The World Health Organization's (WHO) "Five keys to safer food" stresses the importance of:
- keeping clean
- separating raw and cooked food
- cooking thoroughly
- keeping food at safe temperatures
- using safe water and raw materials
This is important when people are traveling, especially to countries where access to clean water, hygiene, and refrigeration facilities may be limited.
Botulism cannot always be prevented. The toxin may be present in house dust, even after cleaning. Parents should be aware of any signs that a child is sick, and take early action as appropriate.
The most commonly tainted foods are:
- home-canned vegetables
- cured pork and ham
- raw or smoked fish
- corn syrup
For example, Home-canned foods and fermented fish and aquatic game from Alaska can be sources of the toxin.
Botulism does not grow in acidic foods with a pH of 4.5 or less.
Diagnosis of infant botulism is confirmed after testing a stool or specimen of enema. If the doctor suspects botulism, treatment with an anti-toxin should begin immediately, without waiting for test results to come back.
A lab can confirm the presence of botulism.
If the patient's history and physical examination suggest botulism, a doctor may consider it, but as other conditions share similar symptoms, a test will be needed to rule these out. Conditions with similar symptoms to botulism include stroke, myasthenia gravis, and Guillain-Barre syndrome.
Diagnostic tests may include:
- a brain scan
- cerebrospinal fluid examination
- edrophonium chloride test for myasthenia gravis
If the toxin is identified in the food, stomach, vomit, feces, or intestinal contents, a definitive diagnosis can be made.
In very acute cases the toxin might be detected in the blood.
Patients with botulism will need to be hospitalized.
Infants will be given Botulism Immune Globulin Intravenous-Human, also known as BIG-V or BabyBIG.
Those with respiratory problems will be on a ventilator, and they may need the ventilator for weeks or months, as well as intensive nursing. Over time, the paralysis may improve.
A patient with suspected botulism will immediately be given injections of antitoxins, even before diagnostic test results have returned.
If the infection results from a wound, the wound needs to be treated surgically. The area around the wound is removed, in a process known as debridement. Antibiotics may also be prescribed to prevent any secondary infection.
In most cases, infant botulism has no long-term effects. According to the NIH, fewer than 1 percent of infant cases in the U.S. are fatal. About 50 years ago, half of all patients with botulism died, compared to between 3 percent and 5 percent today.
Respiratory failure caused by botulism can result in death.

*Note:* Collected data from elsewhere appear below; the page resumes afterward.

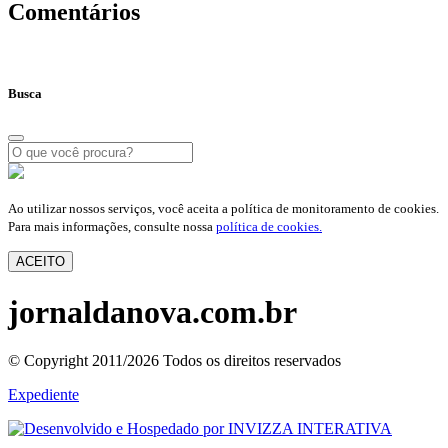
Comentários
Busca
Ao utilizar nossos serviços, você aceita a política de monitoramento de cookies.
Para mais informações, consulte nossa
política de cookies.
ACEITO
jornaldanova.com.br
© Copyright 2011/2026 Todos os direitos reservados
Expediente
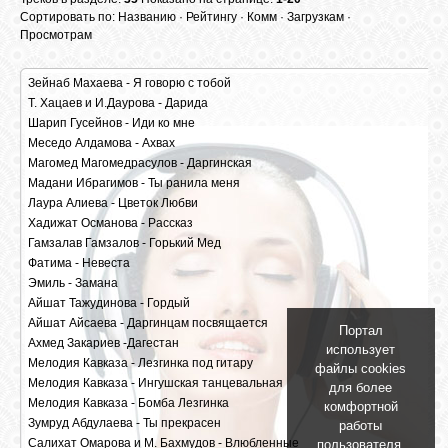
БИБЛИОТЕКА
Сортировать по:
Названию
·
Рейтингу
·
Комм
·
Загрузкам
·
Просмотрам
ФОРУМ
Зейнаб Махаева - Я говорю с тобой
Т. Хацаев и И.Даурова - Дарида
3113 |
5217 | 320 kbps, 10.14 Mb
Шарип Гусейнов - Иди ко мне
1971 |
4894 | 320 kbps, 6.05 Mb
ГОСТЕВАЯ
Меседо Алдамова - Ахвах
1971 |
3236 | 320 kbps, 9.76 Mb
Магомед Магомедрасулов - Даргинская
1678 |
5407 | 320 kbps, 8.34 Mb
Мадани Ибрагимов - Ты ранила меня
1451 |
4359 | 320 kbps, 11.41 Mb
О САЙТЕ
Лаура Алиева - Цветок Любви
1331 |
3924 | 320 kbps, 11.55 Mb
Хадижат Османова - Рассказ
1507 |
3049 | 320 kbps, 7.29 Mb
Гамзалав Гамзалов - Горький Мед
1182 |
3733 | 320 kbps, 7.16 Mb
ФОТО
Фатима - Невеста
1213 |
2652 | 320 kbps, 10.16 Mb
Эмиль - Замана
1649 |
3997 | 320 kbps, 13.12 Mb
Айшат Тажудинова - Гордый
1447 |
4762 | 320 kbps, 10.57 Mb
ВИДЕО
Айшат Айсаева - Даргинцам посвящается
1225 |
2447 | 320 kbps, 10.82 Mb
Портал
Ахмед Закариев -Дагестан
949 |
3663 | 320 kbps, 6.95 Mb
использует
Мелодия Кавказа - Лезгинка под гитару
1220 |
5778 | 320 kbps, 10.19 Mb
файлы cookies
МУЗЫКА
Мелодия Кавказа - Ингушская танцевальная
3230 |
9214 | 320 kbps, 7.36 Mb
для более
Мелодия Кавказа - Бомба Лезгинка
2289 |
6306 | 320 kbps, 6.45 Mb
комфортной
Зумруд Абдулаева - Ты прекрасен
5074 |
24603 | 320 kbps, 5.69 Mb
работы
Салихат Омарова и М. Бахмудов - Влюбленные
1646 |
3707 | 320 kbps, 12.17 Mb
пользователя.
САЙТЫ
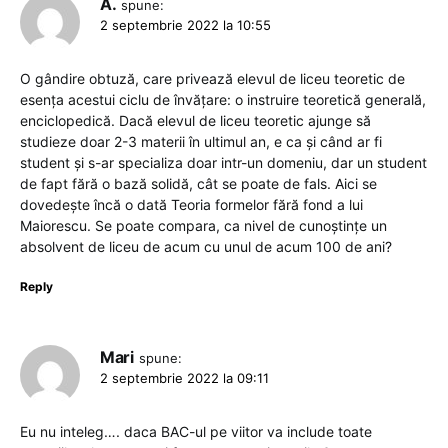
A.
spune:
2 septembrie 2022 la 10:55
O gândire obtuză, care privează elevul de liceu teoretic de
esența acestui ciclu de învățare: o instruire teoretică generală,
enciclopedică. Dacă elevul de liceu teoretic ajunge să
studieze doar 2-3 materii în ultimul an, e ca și când ar fi
student și s-ar specializa doar intr-un domeniu, dar un student
de fapt fără o bază solidă, cât se poate de fals. Aici se
dovedește încă o dată Teoria formelor fără fond a lui
Maiorescu. Se poate compara, ca nivel de cunoștințe un
absolvent de liceu de acum cu unul de acum 100 de ani?
Reply
Mari
spune:
2 septembrie 2022 la 09:11
Eu nu inteleg…. daca BAC-ul pe viitor va include toate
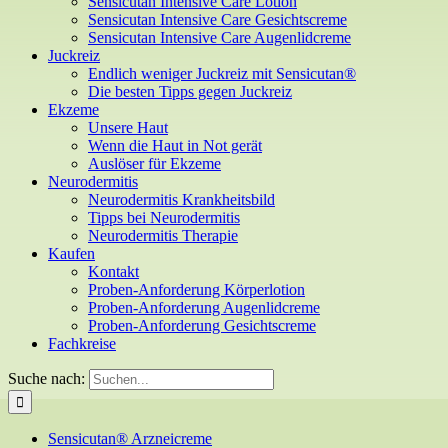
Sensicutan Intensive Care Lotion
Sensicutan Intensive Care Gesichtscreme
Sensicutan Intensive Care Augenlidcreme
Juckreiz
Endlich weniger Juckreiz mit Sensicutan®
Die besten Tipps gegen Juckreiz
Ekzeme
Unsere Haut
Wenn die Haut in Not gerät
Auslöser für Ekzeme
Neurodermitis
Neurodermitis Krankheitsbild
Tipps bei Neurodermitis
Neurodermitis Therapie
Kaufen
Kontakt
Proben-Anforderung Körperlotion
Proben-Anforderung Augenlidcreme
Proben-Anforderung Gesichtscreme
Fachkreise
Suche nach:
Sensicutan® Arzneicreme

Patients with severe symptoms may need a breathing machine and sometimes intensive medical and nursing care for several months. Fatigue and shortness of breath may linger for many years.
Other illnesses may develop as a result of the patient's condition, and these are sometimes fatal.
A person who experiences paralysis may recover from botulism with the help of antitoxins, antibodies that can neutralize the toxin, but antitoxins will not cure any paralysis that has already occurred.